Answer these questions from the photography project statements:
(a) In which two cities were the different shapes of hostile architecture documented?
(b) What war did the parents in 'Guilty Diaspora' flee?
(c) In 'Get Some Rest', what simple thing does the statement say is not an option for everyone?

● Document segment:
□ □ □ □

The more attention you pay to the design of benches, window ledges, and other architectural features, the more you start to notice little additions that are designed to reject soft human bodies.
I decided to document the different shapes of hostile architecture in The Hague and Amsterdam and I was shocked to discover the huge amount of anti-homeless architecture. I wanted to make my images resemble evidence pictures because, in my opinion, the government is committing a crime by not even allowing homeless people the “comfort” of a cold, hard bench. They are violating the human rights of homeless people by not protecting them and actively rejecting them from the city, like that is going to solve this crisis. By photographing hostile architecture I hope that the viewer starts noticing hostile architecture in their own surroundings and stops to think about the moral aspect of these seating areas.
‘Guilty Diaspora’ by Simaa Alsaigh
Why do children of immigrants feel guilty for having a good life in the West and Europe? As a child of immigrants I always say that I am lucky that my parents have decided to flee the war in Iraq and settled in Europe. The TV in my childhood home was always broadcasting the war in Iraq. Thus, from a young age I realised that I was privileged in the basic things in life. Freedom, safety, and a simple moment like having a good coffee at a cafe. But with this life also comes guilt. The guilt that resides because I have it good and people back home are suffering, desperate to leave. They walk through countries to avoid their own. In this series ‘Daily Life’ I reflect the feeling that I carry in my gut in the images that I have created and painted on. This work is from one child of diaspora to the children in a lost country.
‘Get Some Rest’ by Tori McCrea
Where do we sleep at night? I’ve recently realised that, sadly, something as simple as owning a bed is not an option for everyone. The right to have an adequate standard of living is not a given in today’s society. Walking through town I wanted to show what some people have to call their bed at night. Although this might not change that fact, I hope it shines a little light on where and how some people have to “get some rest”.

□ □ □ □

● Supplied data:
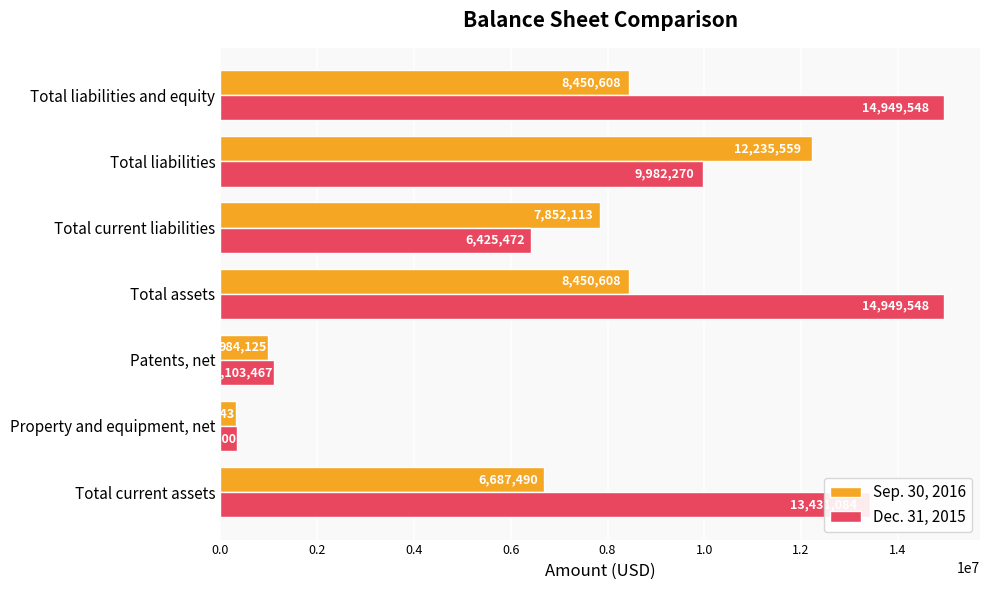

At how many categories does at least one series exceed 10689393?

4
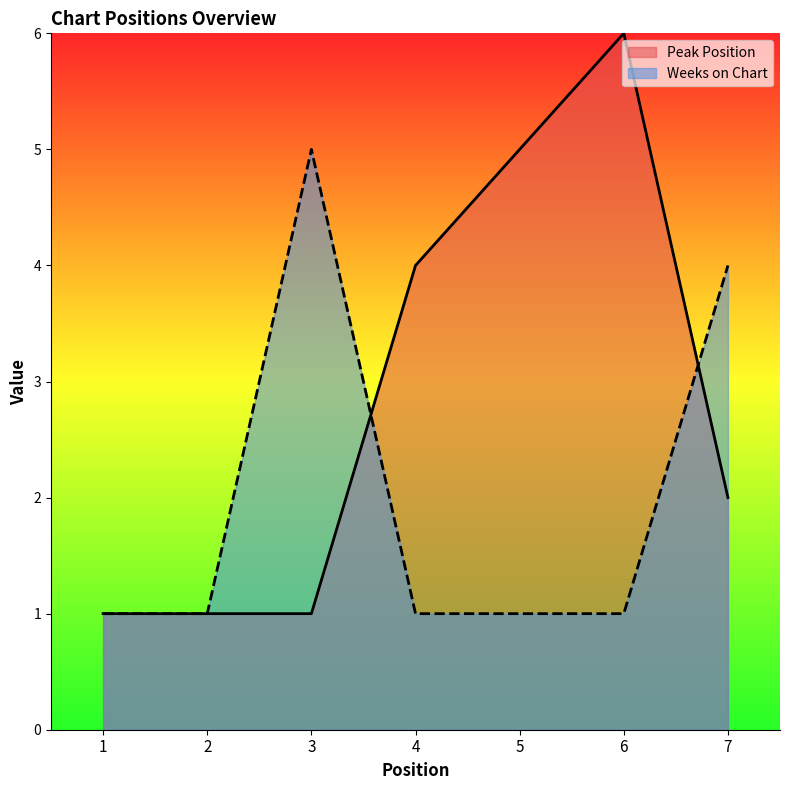

List the series in order of their overall mean, lowest first.

Weeks on Chart, Peak Position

□ □ □ □

● Task solution:
(a) The Hague and Amsterdam.
(b) The war in Iraq.
(c) Owning a bed.